If I have more than 40% are marked duplicate in my RNASeq and discarded by MuTect2 and another 40% not primary alignments.
This is how the duplication looks from fastqc:
https://ibb.co/hEPoJH
The figure says 43% seq will remain if deduplicated.
I make a coverage profile and it is here, the genome hg38 assembly is covered only by ~17%.
https://ibb.co/d3pr5x
This is a sample of the distribution I draw its curve:
All these bases (2644954237) are covered by zero reads !
I mean I count how many reads cover each base in the reference.
I feel this is very low coverage and very high duplication, is this normal with RNASeq or can be explained?
If data is from a patterned FC then you should start looking to see if you can discern if the duplication is optical or due to excessive amplification. You can use clumpify.sh from BBMap as noted in this post for that: A: Introducing Clumpify: Create 30% Smaller, Faster Gzipped Fastq Files
genome hg38 assembly is covered only by ~17%
I don't remember what part of genome is coding but since this RNAseq that number may be appropriate.
17% coverage actually seems a bit high, though I guess I've never actually checked this. Keep in mind that protein-coding genes only occupy ~2% of the genome and they're most of what you're sequencing (presuming you're doing standard poly-A enrichment). 40% non-primary alignments is high for RNAseq data, at least for what I deal with. A high duplication rate like you're seeing is expected. After all, you're going to have VERY high coverage of highly expressed genes and many of those reads will be falsely labeled as PCR duplicates. For what it's worth, this is why one doesn't mark duplicates in RNAseq data.
Be careful when doing variant calling from RNAseq data. Variant callers aren't typically written to consider things like allele-specific expression, >1000x differences in expected coverage, or RNA editing.
Thanks Devon so much. Appreciated. Do you mean I should not remove duplicates in variant calling RNASeq? Also Do you have any recommendation on how "careful", I mean I am following GATK pipleine for somatic mutations, do u recommend something else? I am very new to this. Thanks
While you should not remove PCR duplicates if this is data from HiSeq 3000/4000 or NovaSeq you should check for optical duplicates. Those may need to be removed, if you have a lot of them.

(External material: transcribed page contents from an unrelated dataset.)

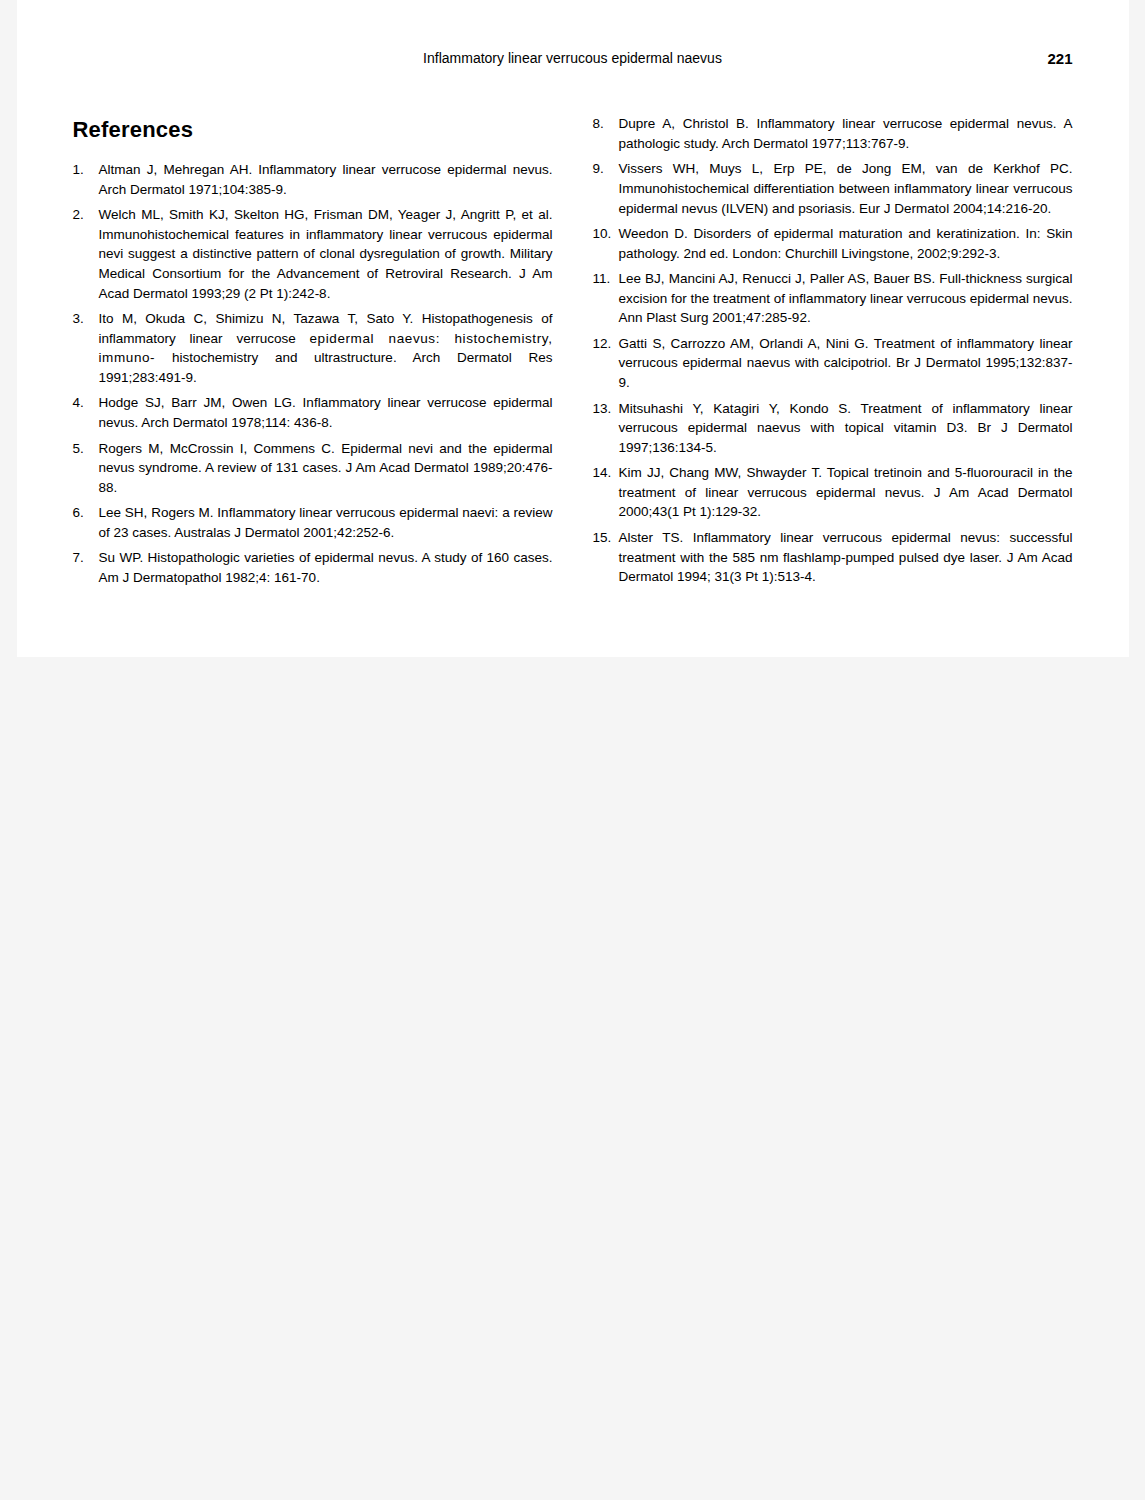Inflammatory linear verrucous epidermal naevus 221
References
Altman J, Mehregan AH. Inflammatory linear verrucose epidermal nevus. Arch Dermatol 1971;104:385-9.
Welch ML, Smith KJ, Skelton HG, Frisman DM, Yeager J, Angritt P, et al. Immunohistochemical features in inflammatory linear verrucous epidermal nevi suggest a distinctive pattern of clonal dysregulation of growth. Military Medical Consortium for the Advancement of Retroviral Research. J Am Acad Dermatol 1993;29 (2 Pt 1):242-8.
Ito M, Okuda C, Shimizu N, Tazawa T, Sato Y. Histopathogenesis of inflammatory linear verrucose epidermal naevus: histochemistry, immuno- histochemistry and ultrastructure. Arch Dermatol Res 1991;283:491-9.
Hodge SJ, Barr JM, Owen LG. Inflammatory linear verrucose epidermal nevus. Arch Dermatol 1978;114: 436-8.
Rogers M, McCrossin I, Commens C. Epidermal nevi and the epidermal nevus syndrome. A review of 131 cases. J Am Acad Dermatol 1989;20:476-88.
Lee SH, Rogers M. Inflammatory linear verrucous epidermal naevi: a review of 23 cases. Australas J Dermatol 2001;42:252-6.
Su WP. Histopathologic varieties of epidermal nevus. A study of 160 cases. Am J Dermatopathol 1982;4: 161-70.
Dupre A, Christol B. Inflammatory linear verrucose epidermal nevus. A pathologic study. Arch Dermatol 1977;113:767-9.
Vissers WH, Muys L, Erp PE, de Jong EM, van de Kerkhof PC. Immunohistochemical differentiation between inflammatory linear verrucous epidermal nevus (ILVEN) and psoriasis. Eur J Dermatol 2004;14:216-20.
Weedon D. Disorders of epidermal maturation and keratinization. In: Skin pathology. 2nd ed. London: Churchill Livingstone, 2002;9:292-3.
Lee BJ, Mancini AJ, Renucci J, Paller AS, Bauer BS. Full-thickness surgical excision for the treatment of inflammatory linear verrucous epidermal nevus. Ann Plast Surg 2001;47:285-92.
Gatti S, Carrozzo AM, Orlandi A, Nini G. Treatment of inflammatory linear verrucous epidermal naevus with calcipotriol. Br J Dermatol 1995;132:837-9.
Mitsuhashi Y, Katagiri Y, Kondo S. Treatment of inflammatory linear verrucous epidermal naevus with topical vitamin D3. Br J Dermatol 1997;136:134-5.
Kim JJ, Chang MW, Shwayder T. Topical tretinoin and 5-fluorouracil in the treatment of linear verrucous epidermal nevus. J Am Acad Dermatol 2000;43(1 Pt 1):129-32.
Alster TS. Inflammatory linear verrucous epidermal nevus: successful treatment with the 585 nm flashlamp-pumped pulsed dye laser. J Am Acad Dermatol 1994; 31(3 Pt 1):513-4.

Have you read this post from author of FastQC?
If data is from a patterned FC then you should start looking to see if you can discern if the duplication is optical or due to excessive amplification. You can use clumpify.sh from BBMap as noted in this post for that: A: Introducing Clumpify: Create 30% Smaller, Faster Gzipped Fastq Files
I don't remember what part of genome is coding but since this RNAseq that number may be appropriate.
No, I did not, thanks for sharing with me, will try BBMap now. Thanks a lot GenoMax.
Remember to use original raw data when you try to estimate duplication sources. Trimmed/otherwise manipulated will throw off your analysis.
Ok, thanks. You also mean 17% coverage only in RNASeq is normal?
Can you confirm that by your observation 17% of the whole genome (out of ~3 gb) is covered by at least one read in this dataset?
Yes, 17% of the bases of the genome is covered by at least one read.